Developing Queen’s Rule, there are a couple of touchstones that we keep coming back to – ideas or images that anchor us. The most important of these is a quote from the Somā Sutta – a two-thousand-year-old story of the meditations of a Buddhist nun.
![Bodhi tree, as featured in the Somā Sutta and other Buddhist teachings.](https://yosanostudios.com/wp-content/uploads/2022/05/Bodhi_Tree.jpg)
The Somā Sutta
The story runs that a Buddhist devotee, Somā, is sitting beneath a tree meditating, attempting to clear her mind on a quest for enlightenment, when she is disturbed by a voice which tells her:
That state’s very challenging; it’s for the sages to attain. It’s not possible for a woman, with her two-fingered wisdom.
In other words: you’re just a mere woman, and therefore too stupid to reach enlightenment.
Somā responds:
What difference does womanhood make when the mind is serene, and knowledge is present as you rightly discern the Dhamma?
The rebuttal seems simple enough. But she then continues:
Yet someone who might think: ‘I am woman’, or ‘I am man’, or ‘I am’ anything at all, is fit for Māra to address.
In other words, she identifies the voice that she hears as that of Māra, a demon of deception and desire who strives to keep people away from enlightenment. Or she personifies her self-doubt as Māra, if you prefer that interpretation. And with her clear understanding, she banishes her doubts and the demon who represents them.

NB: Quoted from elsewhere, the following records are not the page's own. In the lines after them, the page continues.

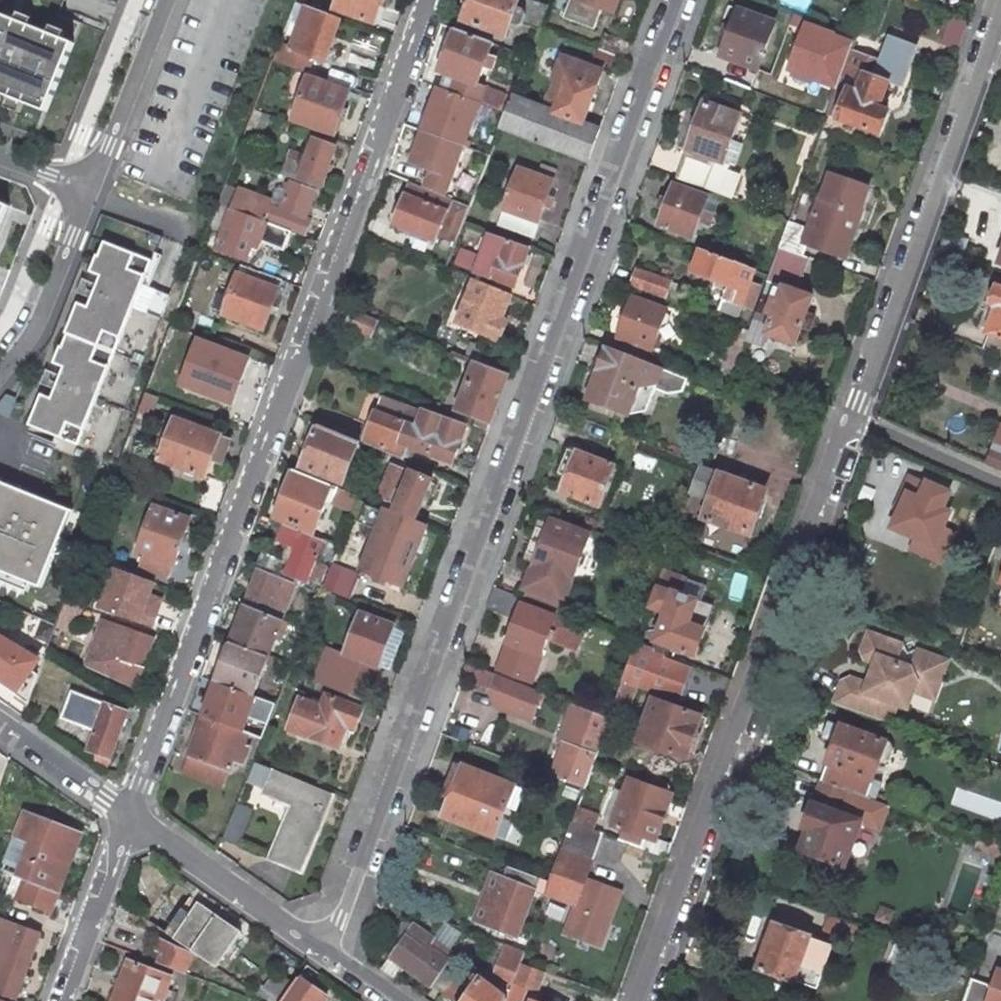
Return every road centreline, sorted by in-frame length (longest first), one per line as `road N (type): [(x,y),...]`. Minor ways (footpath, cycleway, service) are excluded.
road 1 (residential): [(678,0),(329,952)]
road 2 (residential): [(124,808),(425,0)]
road 3 (residential): [(854,418),(641,1000)]
road 4 (residential): [(1000,1),(854,418)]
road 5 (residential): [(329,952),(124,808)]
road 6 (residential): [(89,192),(166,0)]
road 7 (residential): [(124,808),(54,1000)]
road 8 (residential): [(89,192),(38,322),(0,373)]
road 9 (residential): [(1000,484),(854,418)]

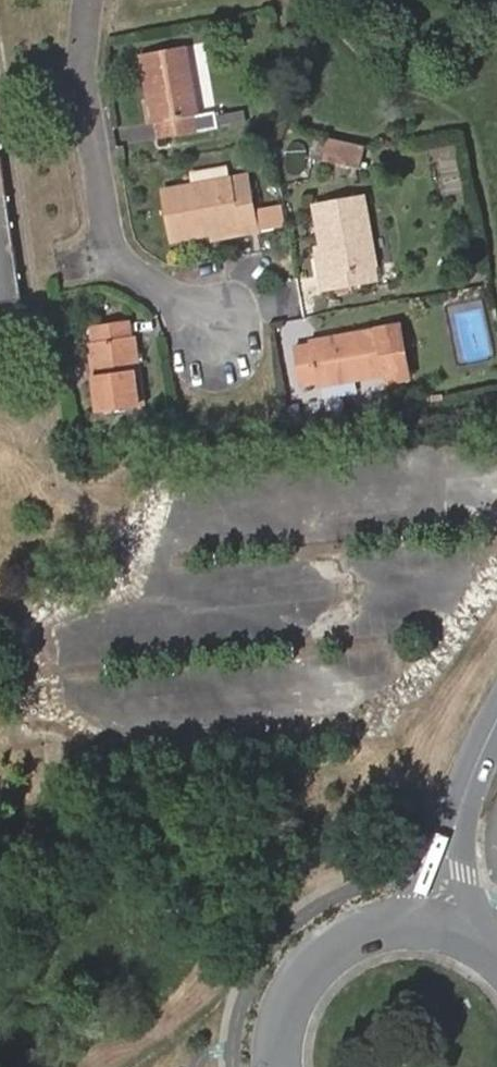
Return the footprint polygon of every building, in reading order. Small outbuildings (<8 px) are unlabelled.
[(218,126),(215,111),(201,113),(187,46),(141,53),(152,121),(156,121),(159,136),(218,126)] [(361,147),(339,140),(329,137),(328,142),(322,159),(355,168),(361,147)] [(322,159),(328,142),(318,139),(313,156),(322,159)] [(20,298),(0,143),(0,301),(20,298)] [(256,232),(246,173),(163,188),(174,240),(210,235),(211,240),(256,232)] [(366,196),(312,206),(319,244),(313,245),(322,289),(378,278),(376,266),(380,265),(366,196)] [(283,227),(279,205),(255,210),(259,231),(283,227)] [(93,341),(87,342),(97,410),(145,404),(136,335),(132,336),(129,320),(90,325),(93,341)] [(408,379),(398,323),(310,339),(311,342),(294,346),(301,384),(316,382),(318,386),(385,375),(387,383),(408,379)]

This philosophically is intriguing, and digging in to it could take us far from the game. But the simple point, in brief, is this: in the context of seeking enlightenment, gender is not even an subject that she needs to consider.
So when Somā asks “What difference does womanhood make when the mind is serene, and knowledge is present?” she is asking it in the context of meditation and enlightenment. And in that context, it is a completely rhetorical question. Womanhood, gender, makes absolutely no difference, and asking about it is actually asking the wrong question.
Queen’s Rule, Politics, and Power
But when making Queen’s Rule, we are talking about people who act socially. They do not just sit and meditate. And in a social context – interacting with other people – “What difference does womanhood make?” is not a rhetorical question.
In the realms of politics and power and human interactions, the people in the society determine the difference that womanhood makes. Groups of people, societies, will teach, encourage, empower, support, prevent, shame and forbid women behaving in different ways. And that difference varies from place to place, and time period to time period. And that, for us, is the point.
What we are doing with Queen’s Rule is to take a particular social idea – matrilineal and matrilocal inheritance – and look at how that changes conflict between political groups. Queen’s Rule is a strategy game, but because of the matrilineal nature of the society – because what it means to be a queen is very different from the historical societies that most people are used to – the strategies play out unusually.
So when making Queen’s Rule, there are of course a lot of specific tasks that we have to address (coding, illustration, etc.) but at the heart of it we are taking Somā’s question, and asking it not as a rhetorical one. If social assumptions, laws and customs, determine what difference does womanhood make, then let’s look at different assumptions, laws and customs.
And it turns out that with different social assumptions about the difference that womanhood makes, we get a very different game.